June 19: Day 4: Making lunch and the Cortez Palace
A view of Cuernavaca from the Cortez palace. The cathedral where Sunday's Mariachi Mass took place can be seen around the middle of the picture
This is Aaron again. As I write, the activities mentioned in Michelle´s entry, making lunch and visiting the Cortez palace, have happened, and I am here to report they went magnificently! I think the pictures tell the story better than my words possibly could, and I have ample pictures to share from today, so this post will be minimal text, maximal photos.
Making a Mexican lunch at CCIDD
The students, characteristically, immediately assumed roles during lunch preparation today at CCIDD. Nyesha, Pachan, and Maya sliced and emptied avacadoes before smashing them into guacamole. Michael cut onions, Quan sliced tomatoes, and Myzel peeled then chopped cucumbers.
The girls prepare guacamole
Myzel laughs while chopping cucumbers
Quan slices tomatoes
The meal the students helped prepare
The Cortez Palace: A Modern Museum About Ancient Times
After lunch we took a walk into Cuernavaca to visit the spectacularly extensive Cortez palace.
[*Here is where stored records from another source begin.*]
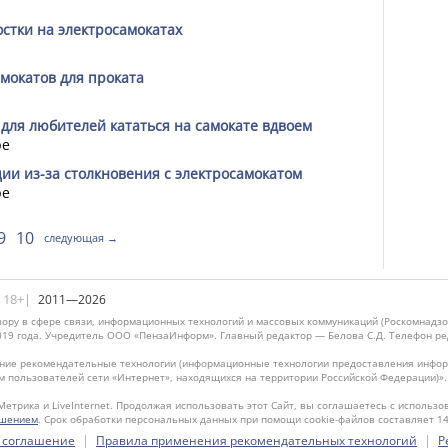
стки на электросамокатах
мокатов для проката
для любителей кататься на самокате вдвоем
ре
ии из-за столкновения с электросамокатом
ре
9
10
следующая →
|18+|
2011—2026
ору в сфере связи, информационных технологий и массовых коммуникаций (Роскомнадзо
019 года. Учредитель ООО «ПензаИнформ». Главный редактор — Белова С.Д. Телефон реда
ие рекомендательные технологии (информационные технологии предоставления информ
м пользователей сети «Интернет», находящихся на территории Российской Федерации)»
Метрика и LiveInternet. Продолжая использовать этот Сайт, вы соглашаетесь с использо
ашением
. Срок обработки персональных данных при помощи cookie-файлов составляет 14
|
|
 соглашение
Правила применения рекомендательных технологий
Р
The palace, once home to infamous Spanish conqueror Cortez, is now a museum which covers the geological, political, and socal history of Cuernavaca for the last 10,000 years!
The skeletal remains of Cortez´ first wife, whom he had killed because she could not bear children, sits in a subterranean display case outside the entrance of the palace
A map in the Cortez palace showing historical migration patterns throughout the world
A view of a ground-level courtyard from the second story
A stone in the courtyard that was used for human sacrifices until approximately 500 years ago, after the death of Cortez
A map explaining Mexico´s ethnic history, including the Mayan and Aztec civilizations
Artwork in the Cortez palace
The former dungeons of Cortez´ palace are now sealed and barred, as demonstrated by this photo
Myzel and Michael observe an exhibit about Mexican agricultural practices approximately three centuries ago
After looking down the barrel of this cannon (once used on a pirate ship that raided English and French trade vessels,) Quan excaimed, ¨It still kind of smells like a bomb!¨
A photo from the 1960´s of the Tepozteco Pyramid, where we hiked just two days earlier!
Michael points at (fake) gold bars, the likes of which were once sought by Spanish conquistadors
Alfredo, our guide, lectures the whole C.E.S.A.R. group
Myzel and Michael likened this hoop from an ancient Mayan game to basketball. The game was something like modern soccer and basketball, except for one glaring difference: in this game, the losing team was required to commit suicide to appease the Gods!
A picture of where this game could be played. Note the hoops on the middle left and right sides.
One hallway of the Cortez palace is decorated with an enormous mural painted by famed Mexican artist Diego Rivera. The financing of this mural was a gift from the United States to Mexico. The mural encompasses many aspects of Mexican history.
A depiction of Spanish conquerors in one section of the mural
This section of the mural depicts a Mexican being branded, a brutal practice that occured in the early days of Spanish conquest
Various forms of currency used in Mexico throughout its history
Michael, Myzel, and Shacquan stand in front of an ancient artifact
Statues depicting middle-eastern ancient Arabian culture
A statue of Cortez himself
Quan observes an exhibit on Spanish conquistadors
That´s all, folks! (until tomorrow)
That just about does it for today. In the last few hours while I have updated the blog students have been discussing the implications and social roots of sexism, racism, and materialism and then being given an, ¨Introduction to Social Analysis,¨ which the students will be delving into over the next few days.
On a final note, Michelle mentioned in her post that we are at the halfway point, which is hard for me to believe. Given that we are halfway, and that my role in C.E.S.A.R. began recently, I feel compelled to put on the blog, (on the record permanent record, you could say!) how impressed I am by the students in this program. Despite being young, I am confident that every one of them is having a meaningful and, more than likely, life-changing experience. I have been especially taken aback by how responsibly they assume roles when it is time to clean, cook, or fulfill any other sort of chore. I find myself grateful on a daily basis to be a part of this program, and was wondering today what I´ll do with myself when my role in it is over! It truly is nothing but a pleasure to work for the C.E.S.A.R. organization and with the C.E.S.A.R. kids and, to any of you six who may be reading this, (this might show me if any of them are!) I hope you know how sincerely blown away I have been by you all. If you continue to take advantage of opportunities such as C.E.S.A.R., I have no doubt your lives will continue to be filled with rich, extraordinarily important experiences.
Anyhow, that´s all-for real this time!